Spin-polarized electron transport in ferromagnet/semiconductor heterostructures: Unification of ballistic and diffusive transport

TL;DR

This paper develops a unified semiclassical theory for spin-polarized electron transport in ferromagnet/semiconductor heterostructures, combining ballistic and diffusive mechanisms to better understand spin relaxation and transport interactions in spintronic devices.

Contribution

It introduces a comprehensive framework that unifies ballistic and diffusive transport, including spin relaxation, in semiconductor heterostructures, extending standard models to account for interface effects and electric fields.

Findings

Derived an integral equation for spin transport function.

Converted the integral equation into a generalized spin drift-diffusion equation.

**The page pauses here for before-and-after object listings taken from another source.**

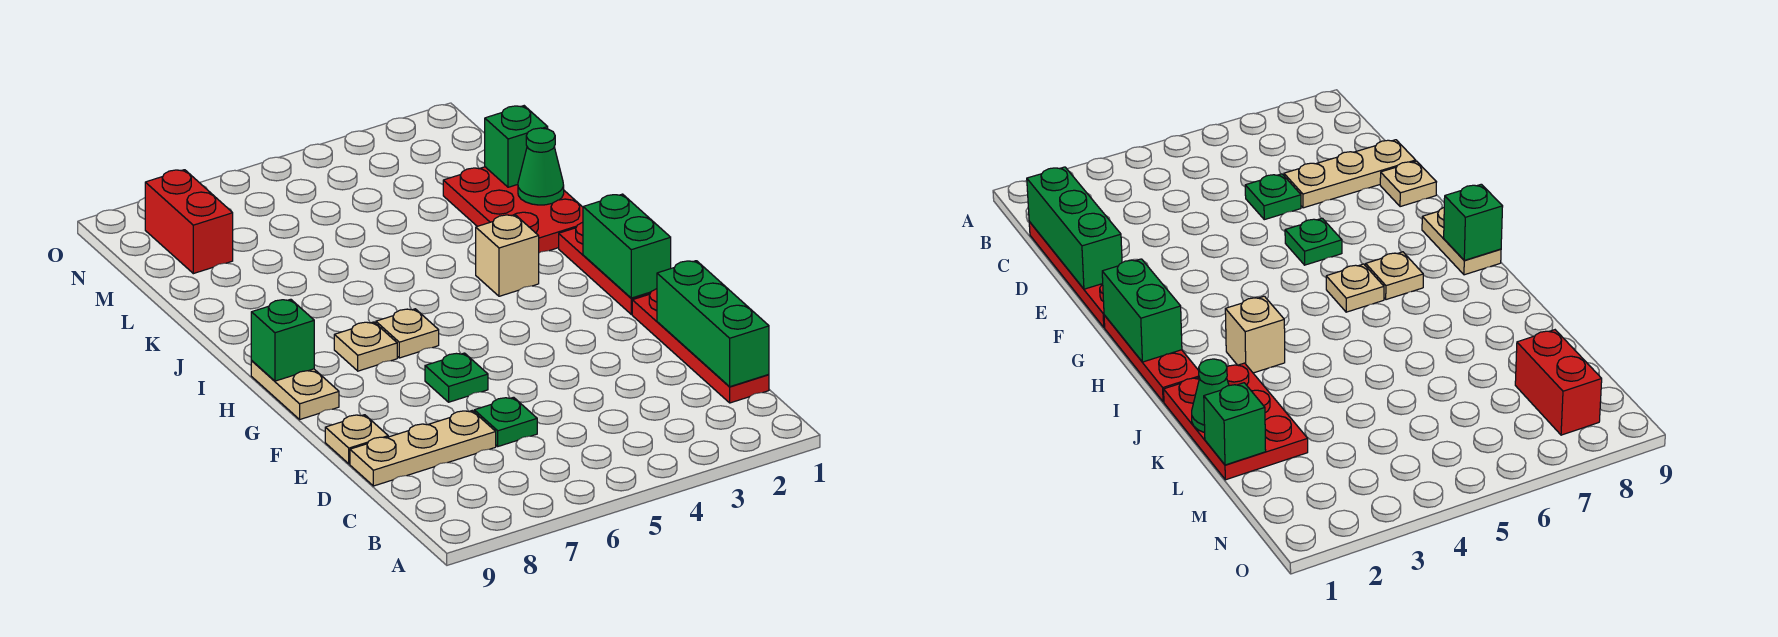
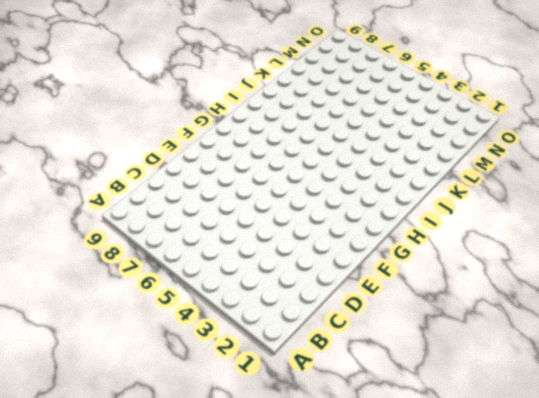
none -> red plate C1:F1 level 1
none -> green plate D6 level 1
none -> tan plate D7:D9 level 1

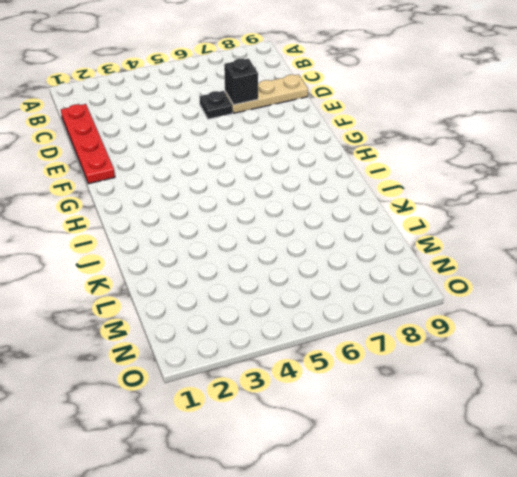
black plate D6 level 1 -> green plate D6 level 1
black brick D7 level 2 -> none
none -> tan plate E9 level 1
none -> green plate F6 level 1
none -> red plate G1:I1 level 1

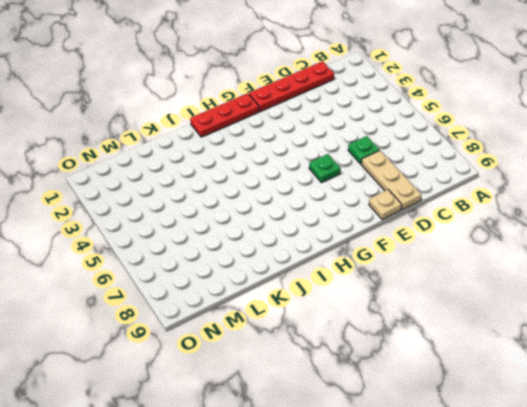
none -> tan plate G9:H9 level 1
none -> tan plate H6 level 1
none -> tan plate H7 level 1

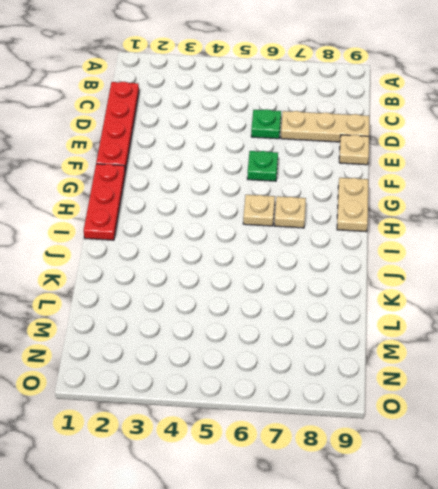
none -> tan brick I3 level 1
none -> red plate J1:L2 level 1
none -> red brick M8:N8 level 1

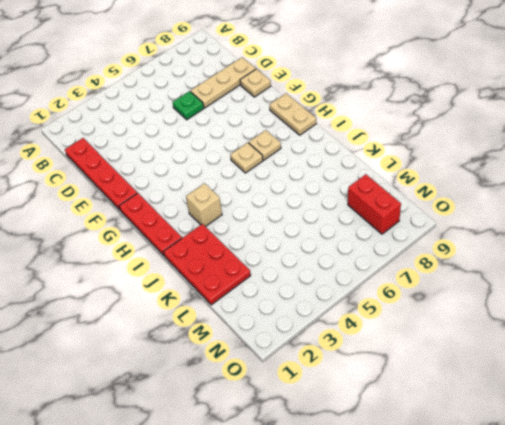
none -> green plate F6 level 1
none -> green brick C1:E1 level 2
none -> green brick G1:H1 level 2

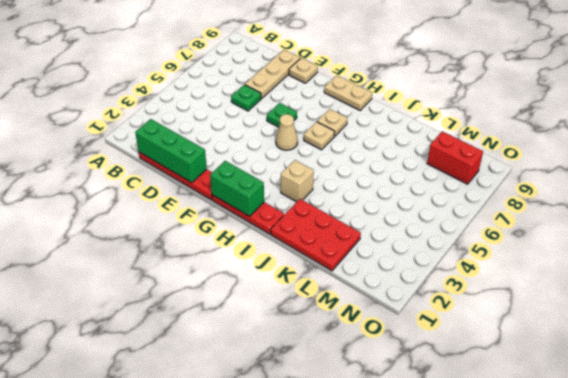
tan cone G5 level 1 -> none
none -> green brick H9 level 2
none -> green cone K1 level 2
none -> green brick L1 level 2

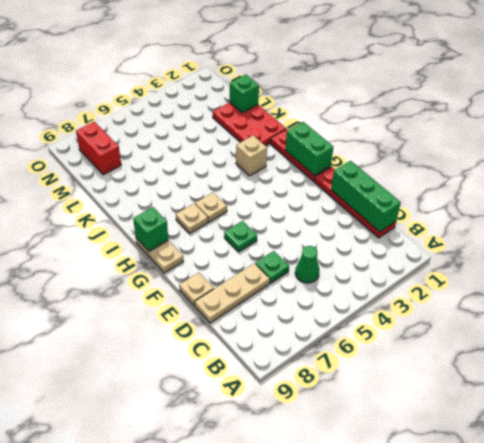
green cone C5 level 1 -> green cone K1 level 2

Illustrated effects of transport mechanisms and electric fields on spin polarization.

Abstract

A theory of spin-polarized electron transport in ferromagnet/semiconductor heterostructures, based on a unified semiclassical description of ballistic and diffusive transport in semiconductor structures, is developed. The aim is to provide a framework for studying the interplay of spin relaxation and transport mechanism in spintronic devices. A key element of the unified description of transport inside a (nondegenerate) semiconductor is the thermoballistic current consisting of electrons which move ballistically in the electric field arising from internal and external electrostatic potentials, and which are thermalized at randomly distributed equilibration points. The ballistic component in the unified description gives rise to discontinuities in the chemical potential at the boundaries of the semiconductor, which are related to the Sharvin interface conductance. By allowing spin relaxation to occur during the ballistic motion between the equilibration points, a thermoballistic spin-polarized current and density are constructed in terms of a spin transport function. An integral equation for this function is derived for arbitrary values of the momentum and spin relaxation lengths. For field-driven transport in a homogeneous semiconductor, the integral equation can be converted into a second-order differential equation that generalizes the standard spin drift-diffusion equation. The spin polarization in ferromagnet/semiconductor heterostructures is obtained by invoking continuity of the current spin polarization and matching the spin-resolved chemical potentials on the ferromagnet sides of the interfaces. Allowance is made for spin-selective interface resistances. Examples are considered which illustrate the effects of transport mechanism and electric field.